BEGIN
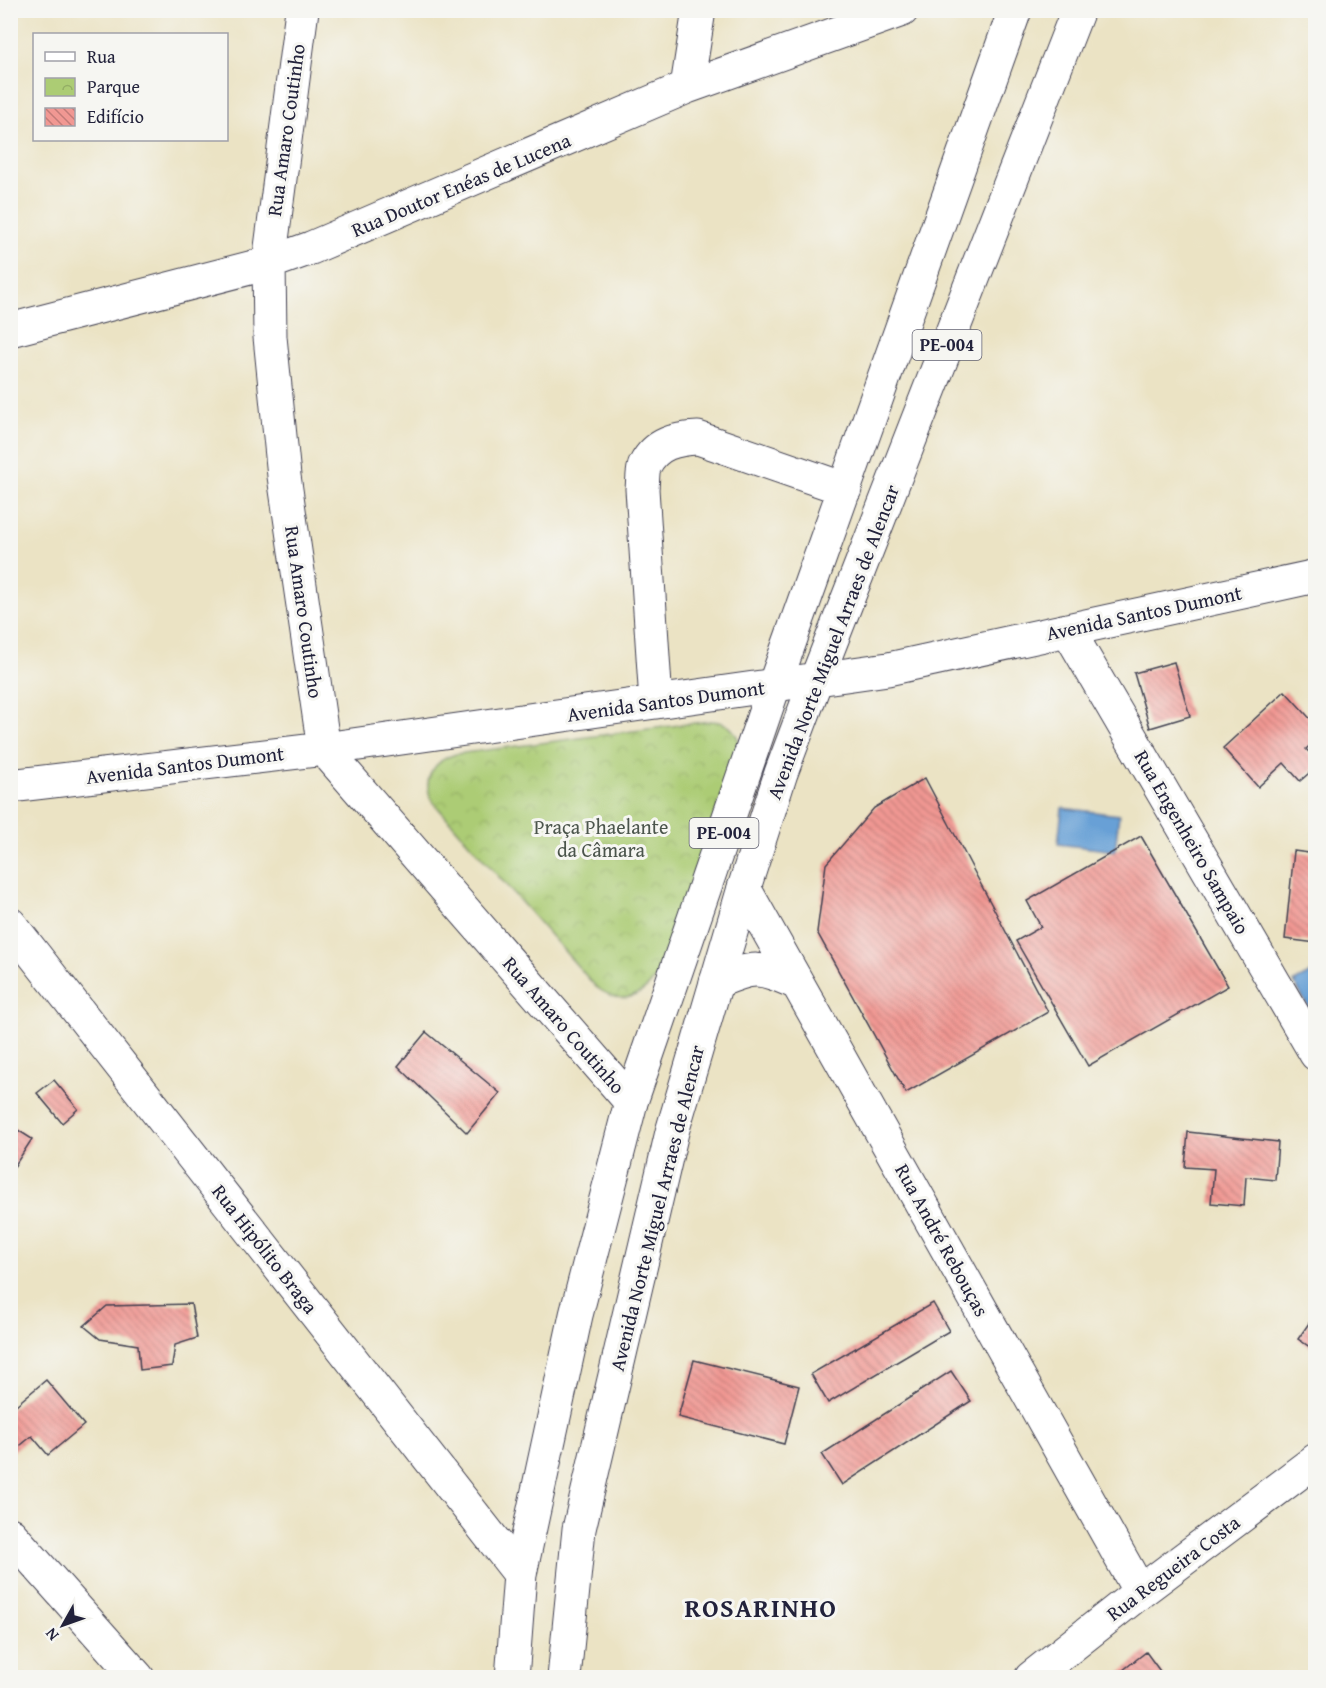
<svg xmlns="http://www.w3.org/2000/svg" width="1326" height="1688" font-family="'Gentium Book Plus',serif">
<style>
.park{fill:url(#park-crowns);stroke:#677758;stroke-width:1.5}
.water{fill:#68a0d6;stroke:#456188;stroke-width:1.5}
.building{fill:url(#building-back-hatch)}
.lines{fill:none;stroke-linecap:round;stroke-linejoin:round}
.minor-casing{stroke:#403f50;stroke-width:35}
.major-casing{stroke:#403f50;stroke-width:35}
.minor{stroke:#fff;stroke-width:33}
.major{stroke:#fff;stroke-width:33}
.labels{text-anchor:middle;stroke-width:6;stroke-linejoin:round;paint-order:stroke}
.shield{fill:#f6f6f2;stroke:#626272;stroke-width:1.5}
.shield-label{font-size:18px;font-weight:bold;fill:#22223b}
.street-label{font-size:20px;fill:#22223b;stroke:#f6f6f2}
.park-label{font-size:20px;fill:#4b554c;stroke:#f6f6f2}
.district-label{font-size:26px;font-weight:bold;letter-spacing:1.5px;fill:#22223b;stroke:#f6f6f2}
</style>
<defs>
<pattern id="park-crowns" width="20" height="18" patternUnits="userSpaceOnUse" patternTransform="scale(1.5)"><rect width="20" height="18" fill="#accc74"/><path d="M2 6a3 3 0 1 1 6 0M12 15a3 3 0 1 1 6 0" fill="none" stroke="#94af65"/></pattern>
<pattern id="building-back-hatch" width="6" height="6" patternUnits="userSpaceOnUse" patternTransform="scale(1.5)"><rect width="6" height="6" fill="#f19893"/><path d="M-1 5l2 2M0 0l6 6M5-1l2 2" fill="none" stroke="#c37c79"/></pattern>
</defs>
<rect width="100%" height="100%" fill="#f6f6f2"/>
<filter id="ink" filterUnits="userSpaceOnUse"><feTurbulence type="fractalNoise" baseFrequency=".0167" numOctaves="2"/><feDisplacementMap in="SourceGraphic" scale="12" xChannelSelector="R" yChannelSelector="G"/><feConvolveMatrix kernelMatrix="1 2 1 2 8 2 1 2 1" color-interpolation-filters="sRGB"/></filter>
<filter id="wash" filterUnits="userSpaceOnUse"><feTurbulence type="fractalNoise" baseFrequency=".008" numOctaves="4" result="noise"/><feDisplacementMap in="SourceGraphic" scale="24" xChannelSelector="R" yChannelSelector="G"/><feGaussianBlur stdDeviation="1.35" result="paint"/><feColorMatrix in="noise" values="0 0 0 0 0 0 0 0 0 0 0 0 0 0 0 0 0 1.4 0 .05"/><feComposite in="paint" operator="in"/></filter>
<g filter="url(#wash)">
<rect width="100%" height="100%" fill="#ebe3c4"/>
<path class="park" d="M710 721C727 721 735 729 740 744L661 971C642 998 623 1007 596 987L433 802C420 780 434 760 456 754Z"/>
<path class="water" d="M1062 808 1119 815 1115 851 1058 844Z
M1313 972 1315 976V1019L1294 982Z"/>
<g id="blocks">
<path class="building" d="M1174 662 1190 716 1150 728 1134 673Z
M1285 691 1316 725V740L1306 749 1316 759V767L1300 781 1284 763 1258 787 1223 748Z
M925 778 1048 1012 906 1093 817 932 826 864 874 808Z
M1141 836 1228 986 1088 1066 1016 941 1041 927 1027 901Z
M1294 851 1316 854V943L1285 939Z
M426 1032 500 1093 467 1133 398 1066Z
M54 1080 78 1109 62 1123 37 1093Z
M10 1125 32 1139 10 1173Z
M1188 1132 1278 1142 1275 1180 1246 1177 1244 1206 1211 1203 1214 1169 1185 1167Z
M933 1303 949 1331 828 1403 811 1374Z
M191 1304 197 1338 175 1345 172 1366 140 1370 138 1345 100 1339 84 1326 107 1306Z
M1316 1313V1351L1298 1339Z
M694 1360 799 1386 784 1444 678 1417Z
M951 1371 971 1401 842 1485 822 1454Z
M46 1380 84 1425 48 1455 32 1436 10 1454V1410Z
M1146 1652 1165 1678H1113Z"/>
</g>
</g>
<g filter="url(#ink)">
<use href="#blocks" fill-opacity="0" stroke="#403f50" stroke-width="1.5"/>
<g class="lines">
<defs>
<path id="minor" d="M302 10 269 263 270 337 284 476 324 749 631 1102
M687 87 699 10
M10 330 269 263 311 248 687 87 902 10
M1068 630 1316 1054
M656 702 642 489C643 482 642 471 645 465 656 443 676 439 698 438L845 489
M10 786 324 749 888 669 1316 576
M744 888 1140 1592
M10 924 520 1574
M716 982C756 966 757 966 797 983
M10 1534 138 1678
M1031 1678 1140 1592 1316 1460"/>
<path id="major" d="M512 1678 520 1574 576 1315 631 1102 774 686 1015 10
M564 1678 579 1529 672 1132 744 888 781 773 816 680 1078 10"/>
</defs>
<use href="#minor" class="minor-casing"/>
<use href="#major" class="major-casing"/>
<use href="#minor" class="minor"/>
<use href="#major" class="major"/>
</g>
</g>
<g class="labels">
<g class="shield">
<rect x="912.5" y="330" width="69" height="30" rx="4.5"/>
<rect x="689.5" y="818" width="69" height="30" rx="4.5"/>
</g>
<g class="shield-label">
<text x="947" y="351">PE-004</text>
<text x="724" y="839">PE-004</text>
</g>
<g class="street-label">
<text transform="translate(286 130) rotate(-82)" y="7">Rua Amaro Coutinho</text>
<text transform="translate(461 185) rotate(-23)" y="7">Rua Doutor Enéas de Lucena</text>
<text transform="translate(304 612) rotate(82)" y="7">Rua Amaro Coutinho</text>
<text transform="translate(1144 613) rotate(-12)" y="7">Avenida Santos Dumont</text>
<text transform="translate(833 642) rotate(-69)" y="7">Avenida Norte Miguel Arraes de Alencar</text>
<text transform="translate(666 701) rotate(-8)" y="7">Avenida Santos Dumont</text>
<text transform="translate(185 765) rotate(-7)" y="7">Avenida Santos Dumont</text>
<text transform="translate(1192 842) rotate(60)" y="7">Rua Engenheiro Sampaio</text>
<text transform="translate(564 1025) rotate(49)" y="7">Rua Amaro Coutinho</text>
<text transform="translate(657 1208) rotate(-76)" y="7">Avenida Norte Miguel Arraes de Alencar</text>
<text transform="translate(942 1240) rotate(61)" y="7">Rua André Rebouças</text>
<text transform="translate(265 1249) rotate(52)" y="7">Rua Hipólito Braga</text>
<text transform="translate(1173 1568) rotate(-37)" y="7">Rua Regueira Costa</text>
</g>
<g class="park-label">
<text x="601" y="834">Praça Phaelante<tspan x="601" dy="23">da Câmara</tspan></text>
</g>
<g class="district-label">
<text x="761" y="1617">ROSARINHO</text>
</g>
</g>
<rect width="1326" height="1688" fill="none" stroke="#f6f6f2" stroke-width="36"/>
<rect x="33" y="33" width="195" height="108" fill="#f6f6f2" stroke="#a1a1a9" stroke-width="1.5"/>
<rect x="45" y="52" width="30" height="9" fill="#ffffff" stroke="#a1a1a9" stroke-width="1.5"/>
<text x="87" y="63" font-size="18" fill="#22223b">Rua</text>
<rect x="45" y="78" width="30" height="18" fill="url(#park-crowns)" stroke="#a1a1a9" stroke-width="1.5"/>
<text x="87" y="93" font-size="18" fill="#22223b">Parque</text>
<rect x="45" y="108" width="30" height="18" fill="url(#building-back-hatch)" stroke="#a1a1a9" stroke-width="1.5"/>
<text x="87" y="123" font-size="18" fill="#22223b">Edifício</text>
<g transform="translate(63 1625) rotate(230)" stroke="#f6f6f2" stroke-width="4.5" paint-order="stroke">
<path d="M0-4.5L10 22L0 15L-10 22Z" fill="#22223b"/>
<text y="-9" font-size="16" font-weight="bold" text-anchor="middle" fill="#22223b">N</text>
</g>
</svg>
END
WORK ITEM
I'd like the lines above from the one with "M54 1080 78 1109 62 1123 37 1093Z" up to and including the one with "M744 888 1140 1592" copied exactly, with no other lines.

RESPONSE TO THIS TASK
M54 1080 78 1109 62 1123 37 1093Z
M10 1125 32 1139 10 1173Z
M1188 1132 1278 1142 1275 1180 1246 1177 1244 1206 1211 1203 1214 1169 1185 1167Z
M933 1303 949 1331 828 1403 811 1374Z
M191 1304 197 1338 175 1345 172 1366 140 1370 138 1345 100 1339 84 1326 107 1306Z
M1316 1313V1351L1298 1339Z
M694 1360 799 1386 784 1444 678 1417Z
M951 1371 971 1401 842 1485 822 1454Z
M46 1380 84 1425 48 1455 32 1436 10 1454V1410Z
M1146 1652 1165 1678H1113Z"/>
</g>
</g>
<g filter="url(#ink)">
<use href="#blocks" fill-opacity="0" stroke="#403f50" stroke-width="1.5"/>
<g class="lines">
<defs>
<path id="minor" d="M302 10 269 263 270 337 284 476 324 749 631 1102
M687 87 699 10
M10 330 269 263 311 248 687 87 902 10
M1068 630 1316 1054
M656 702 642 489C643 482 642 471 645 465 656 443 676 439 698 438L845 489
M10 786 324 749 888 669 1316 576
M744 888 1140 1592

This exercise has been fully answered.